🤖 AI Summary
This study addresses the performance degradation in dysarthric speech recognition under federated learning caused by high speaker heterogeneity. To tackle this challenge, the work introduces personalized federated learning to this task for the first time and proposes two tailored aggregation strategies—parameter averaging and embedding averaging—that enhance recognition accuracy while preserving data privacy. The effectiveness of the proposed approach is validated on the UASpeech and TORGO datasets, achieving absolute word error rate reductions of up to 0.99% and 0.56%, respectively, which correspond to relative improvements of 3.15% and 4.73%.
📝 Abstract
Speech recognition is challenging for dysarthric speakers.

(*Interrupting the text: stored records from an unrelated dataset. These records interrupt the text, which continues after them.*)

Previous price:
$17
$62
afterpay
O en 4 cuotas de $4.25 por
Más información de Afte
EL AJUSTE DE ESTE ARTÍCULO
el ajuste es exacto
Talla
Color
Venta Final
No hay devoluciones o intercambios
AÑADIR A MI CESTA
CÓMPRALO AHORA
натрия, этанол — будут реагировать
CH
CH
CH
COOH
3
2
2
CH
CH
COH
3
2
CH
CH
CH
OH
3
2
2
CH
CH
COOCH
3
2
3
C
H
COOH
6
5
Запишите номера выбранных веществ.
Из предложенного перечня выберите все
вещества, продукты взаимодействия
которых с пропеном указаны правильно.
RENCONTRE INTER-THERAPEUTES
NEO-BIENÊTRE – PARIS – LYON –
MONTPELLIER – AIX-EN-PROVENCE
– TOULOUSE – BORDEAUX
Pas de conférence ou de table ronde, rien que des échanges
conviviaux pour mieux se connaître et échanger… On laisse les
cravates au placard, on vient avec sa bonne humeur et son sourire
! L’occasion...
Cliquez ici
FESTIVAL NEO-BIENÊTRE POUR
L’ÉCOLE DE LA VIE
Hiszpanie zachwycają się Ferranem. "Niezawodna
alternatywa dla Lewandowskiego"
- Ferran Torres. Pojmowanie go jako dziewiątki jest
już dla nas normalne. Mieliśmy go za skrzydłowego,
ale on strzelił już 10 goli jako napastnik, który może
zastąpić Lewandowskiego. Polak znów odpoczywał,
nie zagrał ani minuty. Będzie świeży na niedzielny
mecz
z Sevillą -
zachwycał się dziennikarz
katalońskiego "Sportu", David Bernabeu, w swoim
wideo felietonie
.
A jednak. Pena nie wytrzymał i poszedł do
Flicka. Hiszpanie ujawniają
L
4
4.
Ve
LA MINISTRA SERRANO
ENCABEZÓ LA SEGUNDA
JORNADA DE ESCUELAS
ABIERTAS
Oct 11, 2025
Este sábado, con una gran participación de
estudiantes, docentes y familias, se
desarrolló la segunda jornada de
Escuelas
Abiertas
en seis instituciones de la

While federated learning (FL)-based ASR can be an effective tool for protecting privacy, it suffers from heterogeneity issues caused by speaker variability. Forcing all speakers to share the same model components can be suboptimal under such heterogeneity, making personalization a promising direction; however, related research on dysarthric speech remains limited. To this end, this paper explores two aggregation strategies to achieve personalization, including the parameter-based averaging strategy and the embedding-based averaging strategy. Experiments on UASpeech and TORGO show that the proposed methods outperform the baseline regularized FedAvg by statistically significant WER reductions of up to 0.99% absolute (3.15% relative) on UASpeech and 0.56% absolute (4.73% relative) on TORGO, respectively.